--- JOB ITEM ---
Set down the records once more, please, exactly and with the pictures left out.

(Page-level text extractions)
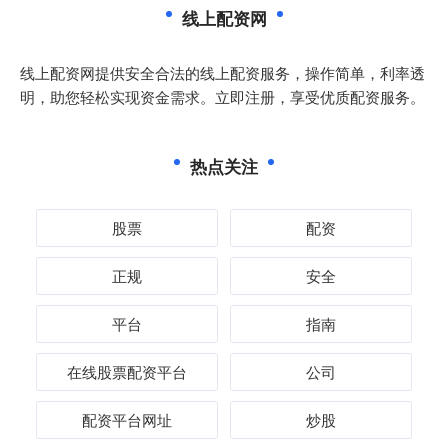
线上配资网
线上配资网提供安全合法的线上配资服务，操作简单，利率透
明，助您轻松实现资金需求。立即注册，享受优质配资服务。
热点关注
股票
配资
正规
安全
平台
指南
在线股票配资平台
公司
配资平台网址
炒股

--- WORKED SOLUTION ---
线上配资网
线上配资网提供安全合法的线上配资服务，操作简单，利率透
明，助您轻松实现资金需求。立即注册，享受优质配资服务。
热点关注
股票
配资
正规
安全
平台
指南
在线股票配资平台
公司
配资平台网址
炒股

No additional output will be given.